The project team was responsive to challenges, providing last-minute design revisions, due to differing site conditions and adjustments. Also, inclement weather, including ice, snow and heavy rains that overtopped a cofferdam, slowed construction. Despite the setbacks, upgrades were completed 2 weeks early, in June 2010—allowing PSE to refine facility operations ahead of the fish runs. The project was also completed with a perfect safety record—CDM Smith logged more than 56,000 work hours without a lost-time injury or recordable Occupational Safety and Health Administration incident during the 14-month working period. According to Don Thompson, PSE project engineer, the project serves as “a model for the completion of complex one-off projects. This facility required considerable collaboration between the owner, design engineer and CDM Smith.
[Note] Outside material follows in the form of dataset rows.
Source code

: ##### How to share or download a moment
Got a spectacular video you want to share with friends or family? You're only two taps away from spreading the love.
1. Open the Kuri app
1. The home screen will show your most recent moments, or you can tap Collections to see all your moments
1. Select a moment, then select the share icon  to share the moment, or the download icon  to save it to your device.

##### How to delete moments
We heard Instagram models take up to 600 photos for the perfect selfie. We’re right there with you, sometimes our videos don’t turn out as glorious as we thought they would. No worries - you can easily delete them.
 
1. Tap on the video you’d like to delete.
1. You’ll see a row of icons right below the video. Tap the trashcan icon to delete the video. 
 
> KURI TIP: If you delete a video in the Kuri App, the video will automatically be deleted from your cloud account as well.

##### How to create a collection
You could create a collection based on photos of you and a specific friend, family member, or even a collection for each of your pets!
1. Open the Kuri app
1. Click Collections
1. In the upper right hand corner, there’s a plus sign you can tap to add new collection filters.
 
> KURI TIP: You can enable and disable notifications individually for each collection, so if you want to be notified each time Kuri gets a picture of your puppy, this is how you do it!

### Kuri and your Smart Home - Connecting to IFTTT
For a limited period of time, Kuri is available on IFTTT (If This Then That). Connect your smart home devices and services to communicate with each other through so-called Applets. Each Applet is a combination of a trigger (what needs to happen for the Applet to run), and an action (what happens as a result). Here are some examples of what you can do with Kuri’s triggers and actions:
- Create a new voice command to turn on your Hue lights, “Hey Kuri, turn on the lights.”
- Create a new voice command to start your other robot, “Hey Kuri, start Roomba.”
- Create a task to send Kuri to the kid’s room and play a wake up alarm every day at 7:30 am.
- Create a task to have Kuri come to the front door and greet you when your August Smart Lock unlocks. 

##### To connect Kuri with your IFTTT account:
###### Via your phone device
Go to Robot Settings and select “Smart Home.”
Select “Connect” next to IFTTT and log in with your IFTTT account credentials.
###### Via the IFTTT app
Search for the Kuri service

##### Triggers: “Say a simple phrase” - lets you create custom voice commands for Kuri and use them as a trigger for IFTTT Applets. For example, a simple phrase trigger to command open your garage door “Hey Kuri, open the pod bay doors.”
We are very pleased with how we all worked together.”
A Salmon's Schedule
Scheduling was critical because “fish couldn’t be left waiting too long for the ‘doors to open’,” states Williams. “Our agreement with the agencies required that we take the existing fish trap out of service for no more than 4.5 months to demolish a portion of the old trap and construct the new one in its place.” Work was completed over two seasons to accommodate two separate fish runs, occurring between June and December. Work outside of the trap’s existing footprint occurred in 2009, allowing the trap to remain operational. In early 2010, the existing trap structures were removed and upgraded.
In-water work was also timed with releases of water for flood control, power generation, fish runs and recreation. However, some work required PSE to shut down its upstream dam operations to keep the river at a safe working level. “Outages affect revenue generation, so CDM Smith and PSE closely coordinated scheduling to reduce shut downs and quickly resume operations,” says Clabaugh. Thompson happily notes, “Excellent construction pre-planning and work execution brought the project in on schedule. The returning salmon didn’t have to wait to enter the trap.”
Following the upgrade, PSE reported a record number of fish—more than 18,000 sockeye—captured and counted at the AFT. Schultz is proud of the new facility. “It was a challenging project and schedule, but provides a major benefit to PSE and the environment.”